_INFORMATION SHOWN_:
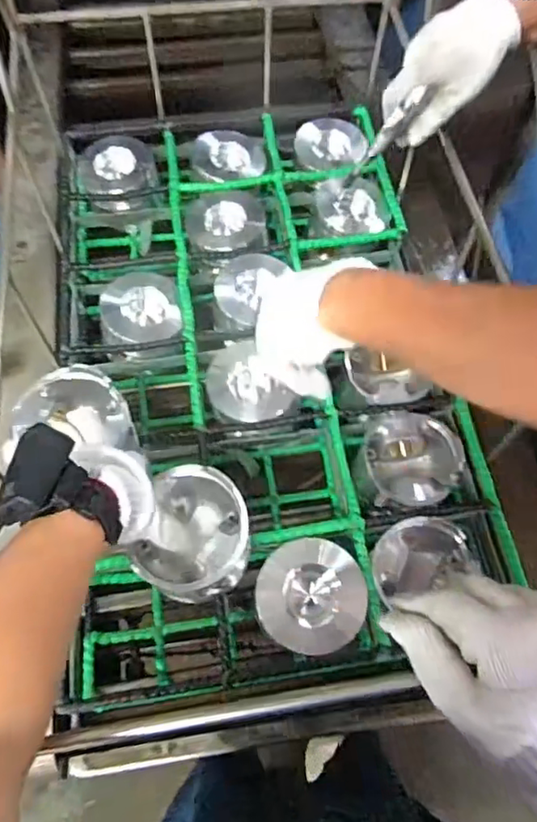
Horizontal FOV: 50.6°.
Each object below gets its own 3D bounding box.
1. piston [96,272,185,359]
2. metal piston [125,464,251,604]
[{"bbox_3d":[-0.169,-0.127,0.748,0.106,0.070,0.098,1,65,-2],"label":"piston"},{"bbox_3d":[-0.067,0.117,0.533,0.097,0.097,0.108,17,65,6],"label":"metal piston"}]

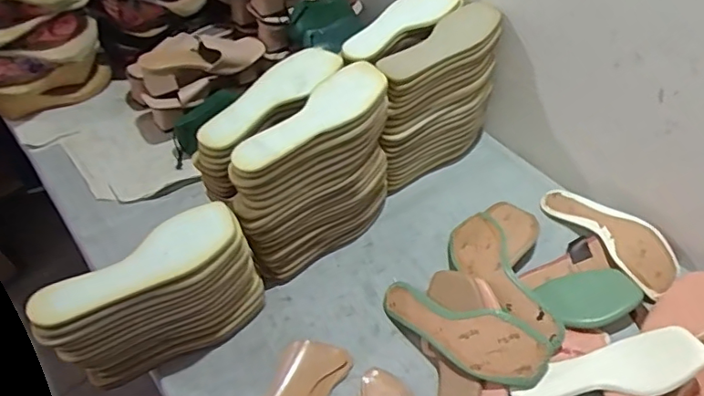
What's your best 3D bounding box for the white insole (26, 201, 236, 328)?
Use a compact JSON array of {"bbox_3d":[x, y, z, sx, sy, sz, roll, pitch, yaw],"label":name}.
[{"bbox_3d":[-0.239,0.069,0.607,0.226,0.016,0.082,-26,56,-25],"label":"white insole"}]

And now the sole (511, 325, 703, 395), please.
[{"bbox_3d":[0.318,0.220,0.682,0.231,0.044,0.080,-18,49,7],"label":"sole"}]

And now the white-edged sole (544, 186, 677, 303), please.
[{"bbox_3d":[0.400,0.050,0.840,0.088,0.038,0.231,-23,52,-17],"label":"white-edged sole"}]

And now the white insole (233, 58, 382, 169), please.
[{"bbox_3d":[-0.046,-0.108,0.703,0.076,0.015,0.243,32,60,30],"label":"white insole"}]

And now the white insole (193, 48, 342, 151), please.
[{"bbox_3d":[-0.111,-0.144,0.745,0.090,0.016,0.245,28,59,30],"label":"white insole"}]

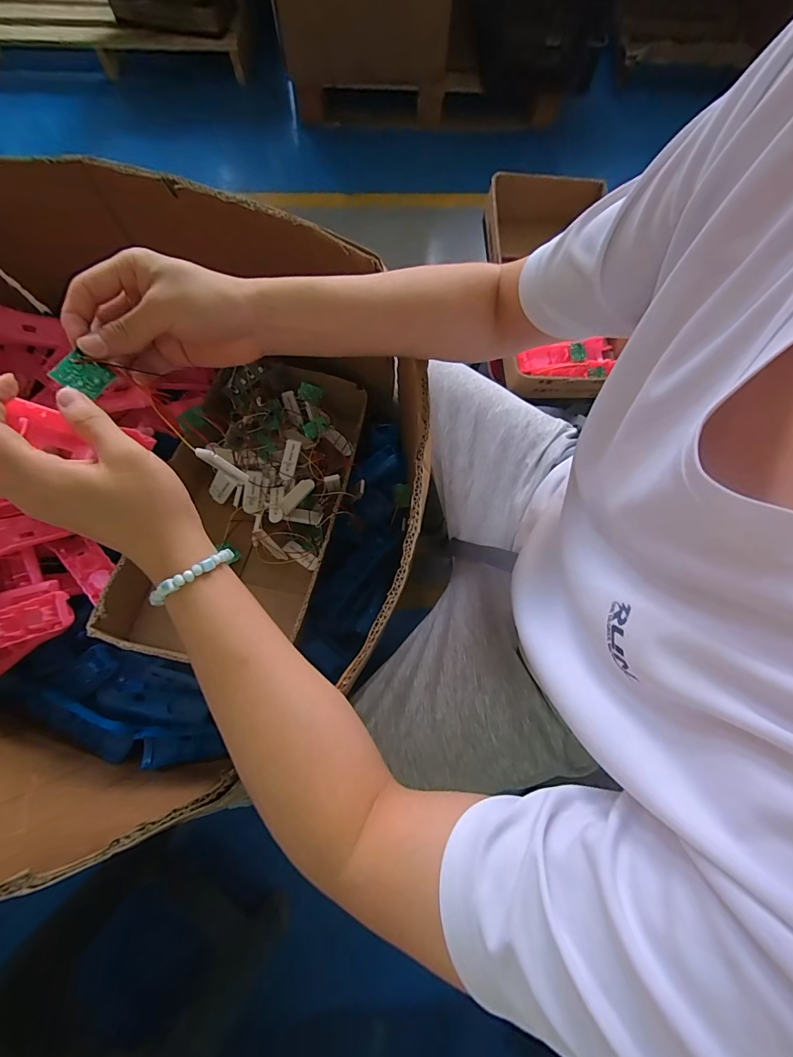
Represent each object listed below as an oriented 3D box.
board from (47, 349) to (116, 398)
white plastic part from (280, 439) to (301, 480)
[{"bbox_3d":[-0.208,-0.102,0.265,0.004,0.026,0.029,-4,55,37],"label":"board"},{"bbox_3d":[-0.152,-0.099,0.571,0.022,0.012,0.057,11,75,2],"label":"white plastic part"}]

_THE TASK_: Where a line in the listing above includes the string "bounding", copy that line.

_COMPLETED TASK_:
Each object below gets its own 3D bounding box.
What's your best 3D bounding box for the white insole (26, 201, 236, 328)?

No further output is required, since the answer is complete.